## WHAT TO PRODUCE
Each line from the one containing "X18925Y77975D02*" through the last line of the records below is to be set down exactly; the rest stays out.

## PROVIDED ENTRIES
------
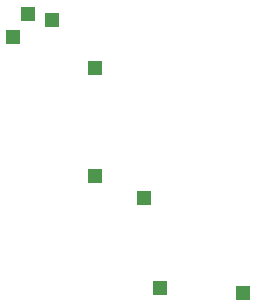
<source format=gbl>
%FSLAX43Y43*%
%MOMM*%
G71*
G01*
G75*
G04 Layer_Physical_Order=2*
%ADD10R,0.600X2.150*%
%ADD11R,1.600X1.800*%
%ADD12C,0.400*%
%ADD13C,0.254*%
%ADD14R,1.200X1.200*%
D14*
X18925Y77975D02*
D03*
X30000Y64325D02*
D03*
X20175Y79925D02*
D03*
X25825Y66225D02*
D03*
X38350Y56350D02*
D03*
X31350Y56700D02*
D03*
X25850Y75400D02*
D03*
X22225Y79425D02*
D03*
M02*

</source>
------
## TASK RESPONSE
X18925Y77975D02*
D03*
X30000Y64325D02*
D03*
X20175Y79925D02*
D03*
X25825Y66225D02*
D03*
X38350Y56350D02*
D03*
X31350Y56700D02*
D03*
X25850Y75400D02*
D03*
X22225Y79425D02*
D03*
M02*

</source>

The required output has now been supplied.